━━━━━ Provided data
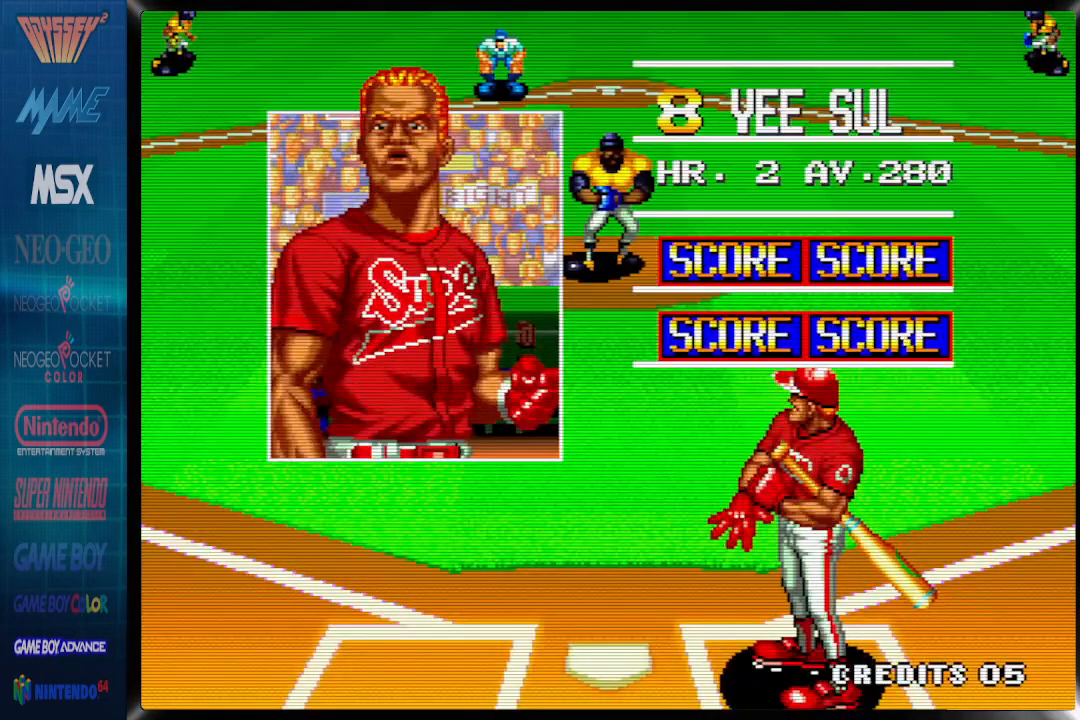
{"buttons": ["DPAD_RIGHT"], "events": [[317, "DPAD_RIGHT", "down"]]}
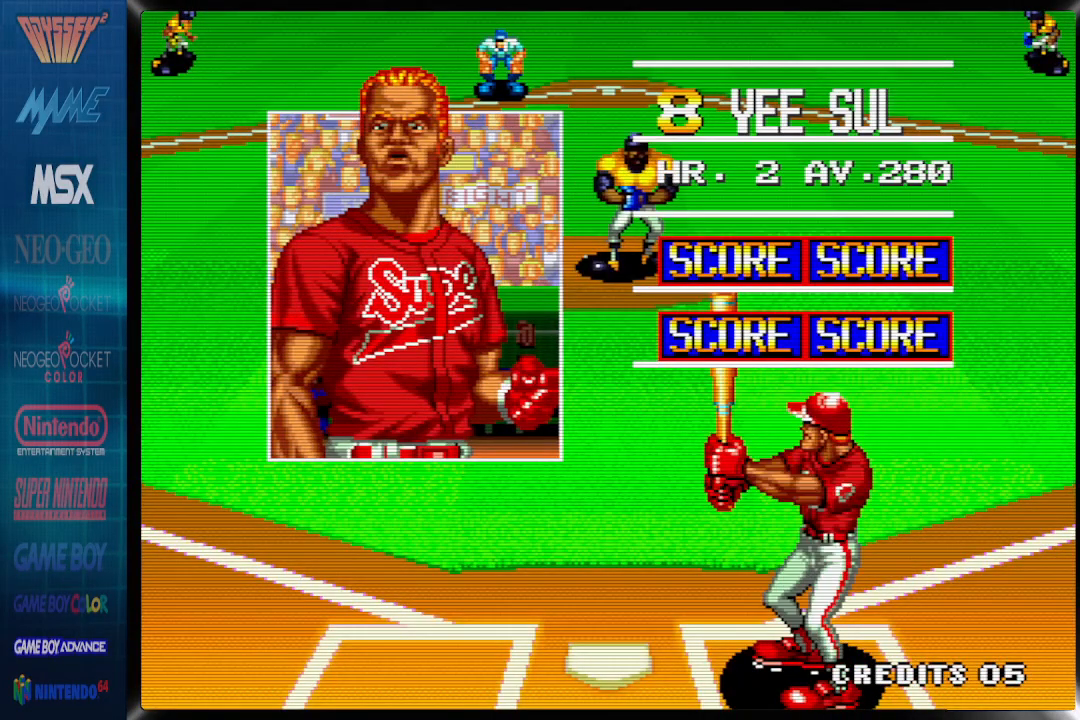
{"buttons": ["DPAD_RIGHT"], "events": []}
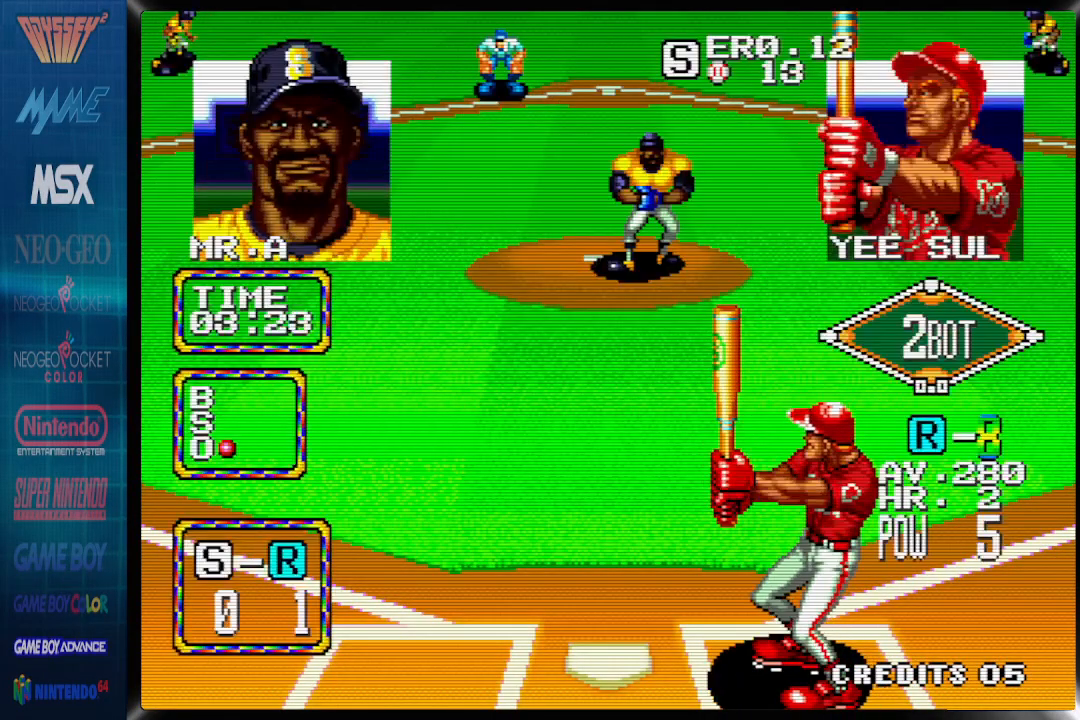
{"buttons": ["DPAD_LEFT"], "events": [[117, "DPAD_LEFT", "down"], [283, "DPAD_RIGHT", "up"]]}
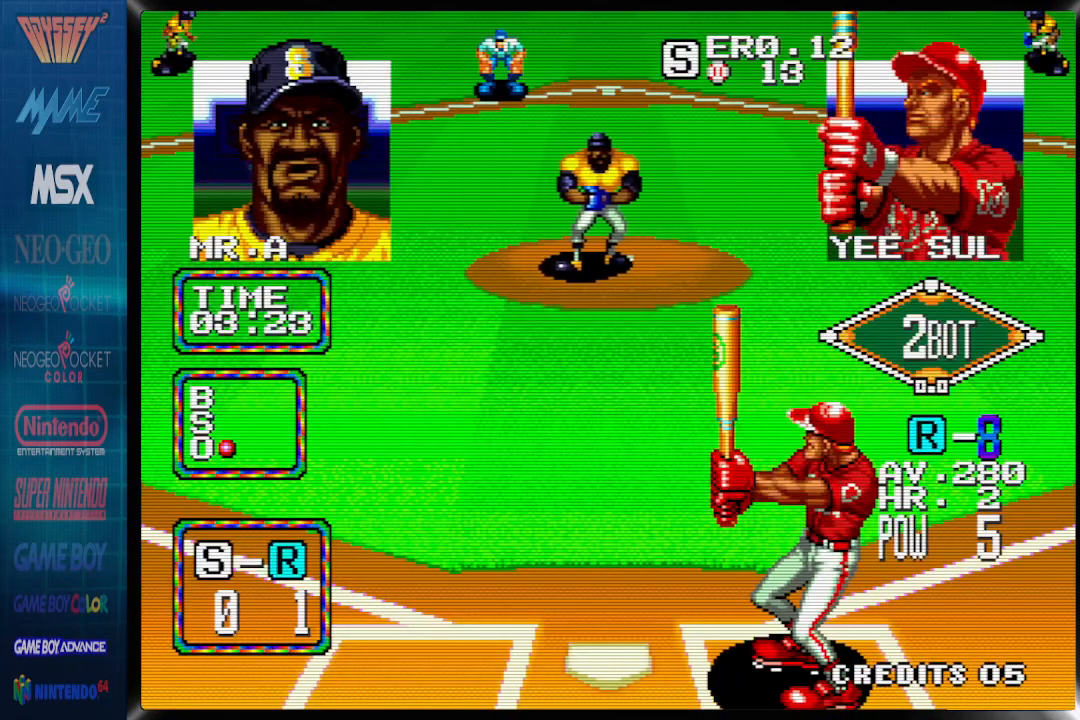
{"buttons": ["CROSS", "DPAD_LEFT"], "events": [[467, "CROSS", "down"]]}
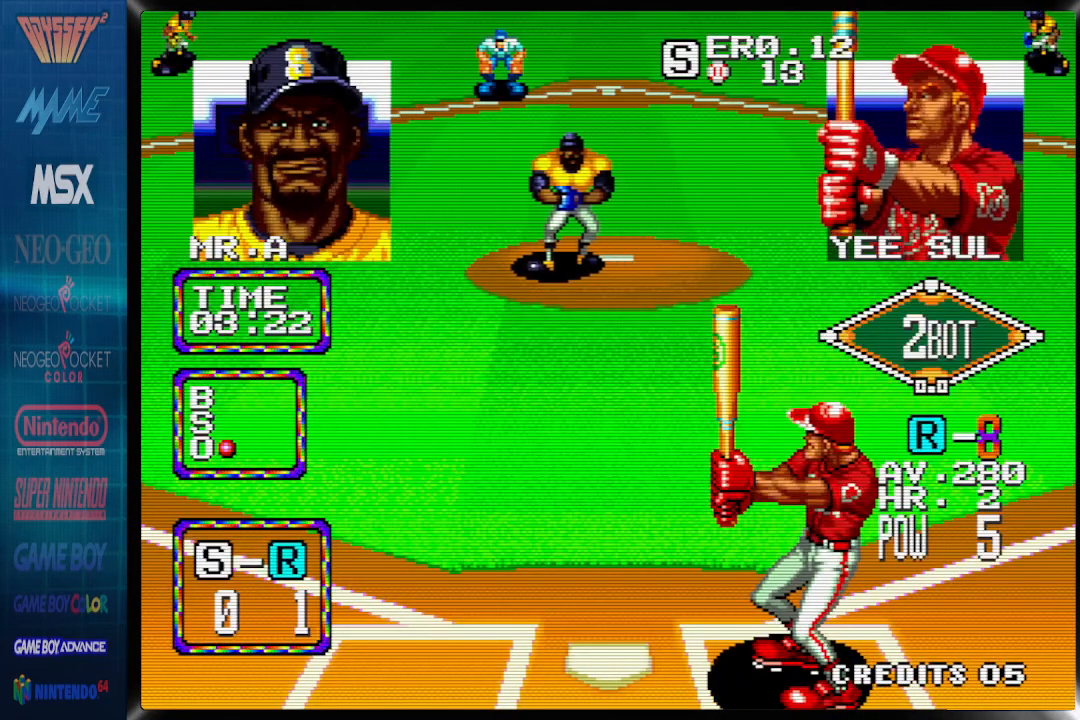
{"buttons": ["CROSS"], "events": [[17, "DPAD_LEFT", "up"]]}
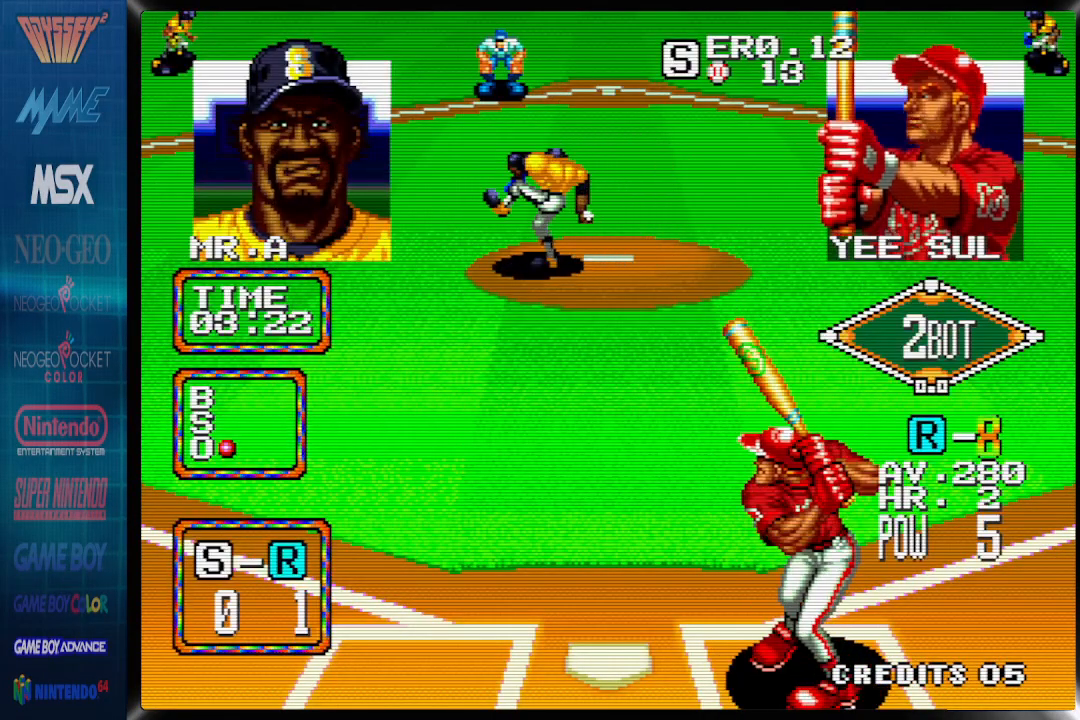
{"buttons": ["CROSS"], "events": []}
━━━━━━━━━━
**Exercise prompt:**
Supply the number of lines above that contain the word "CROSS", and nothing else.

**Finished task:**
3